Dutch draughtsman, designer and engraver. Made charts, maps and illustrations for cartographers of the Dutch East India Company, such as Joan Blaeu. He also worked independently for wealthy collectors in the Netherlands and abroad. Among the latter were Christina of Sweden and Cosimo III de Medici. The main body of his work can now be found in collections in Florence, Rome, Vienna and The Hague.
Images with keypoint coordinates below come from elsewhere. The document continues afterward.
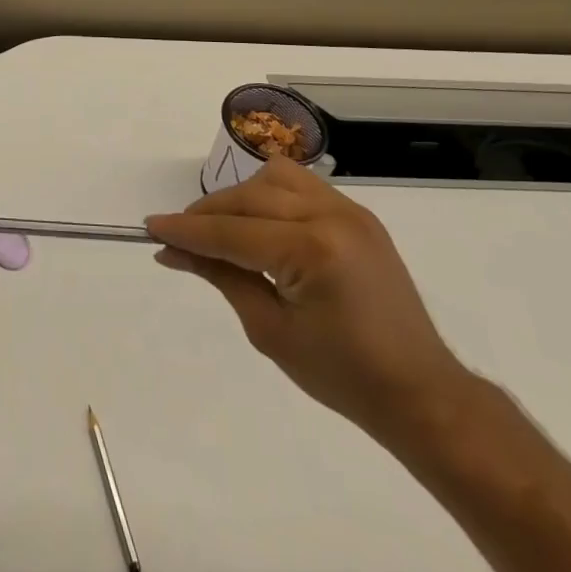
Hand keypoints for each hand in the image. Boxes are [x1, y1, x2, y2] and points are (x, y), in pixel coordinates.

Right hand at [147, 157, 475, 445]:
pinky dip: (271, 196)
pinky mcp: (358, 215)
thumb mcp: (269, 329)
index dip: (186, 231)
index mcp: (311, 251)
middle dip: (207, 214)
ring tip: (223, 229)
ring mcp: (349, 211)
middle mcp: (331, 216)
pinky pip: (301, 185)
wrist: (420, 393)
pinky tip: (260, 223)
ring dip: (241, 198)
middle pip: (248, 198)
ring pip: (273, 178)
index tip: (150, 227)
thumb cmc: (341, 375)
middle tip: (178, 237)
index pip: (231, 232)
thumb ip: (220, 276)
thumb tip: (171, 249)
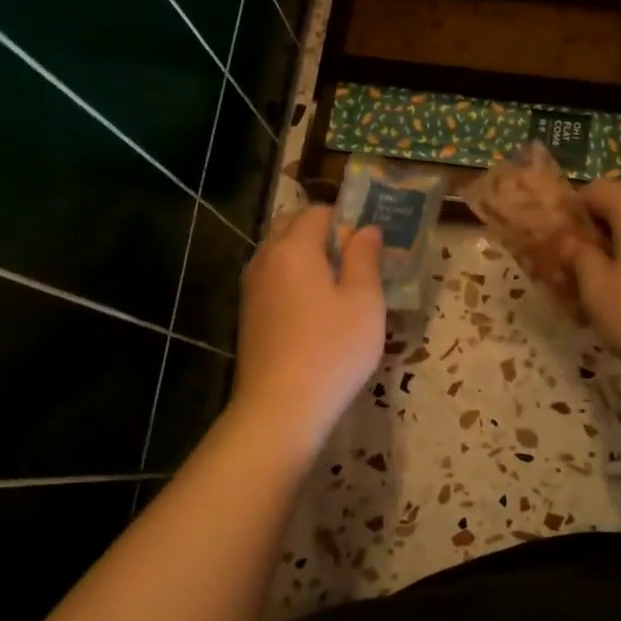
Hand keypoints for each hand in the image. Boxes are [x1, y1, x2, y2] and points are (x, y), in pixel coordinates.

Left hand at [229, 207, 385, 454]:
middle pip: (293, 227)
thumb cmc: (332, 349)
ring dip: (308, 258)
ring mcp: (252, 287)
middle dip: (324, 234)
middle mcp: (266, 258)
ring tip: (340, 287)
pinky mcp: (249, 314)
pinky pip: (275, 279)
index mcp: (294, 247)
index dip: (348, 220)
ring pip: (281, 254)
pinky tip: (317, 311)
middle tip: (357, 263)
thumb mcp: (364, 301)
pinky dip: (295, 281)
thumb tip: (367, 229)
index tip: (371, 246)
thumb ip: (365, 257)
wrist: (280, 408)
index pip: (319, 212)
F.C. Wieder around 1925 first recognized the importance of his cartographic work. The four wall maps subject of this article were drawn on vellum around 1650 and depict the entire world as known at the time. Although several Dutch wall maps of that period have survived, examples drawn on vellum are extremely rare. The cartography of Vingboons' maps is mainly based on Joan Blaeu's map of the world of 1645-46. They include recent Dutch discoveries, by Abel Tasman of Van Diemensland and New Zealand, by Gerrit Vries of the Kurile Islands near Japan and the results of Hendrick Brouwer's circumnavigation of Staten Island near Terra del Fuego. The Swedish collector and diplomat Claes Ralamb (1622-1698) purchased the four maps, probably directly from Vingboons, around 1650. As a set of four they were still in the Ralamb family when Leo Bagrow discovered them in 1948. They remained in the Ralamb family until auctioned in 1992 and acquired by the Scheepvaart museum in Amsterdam.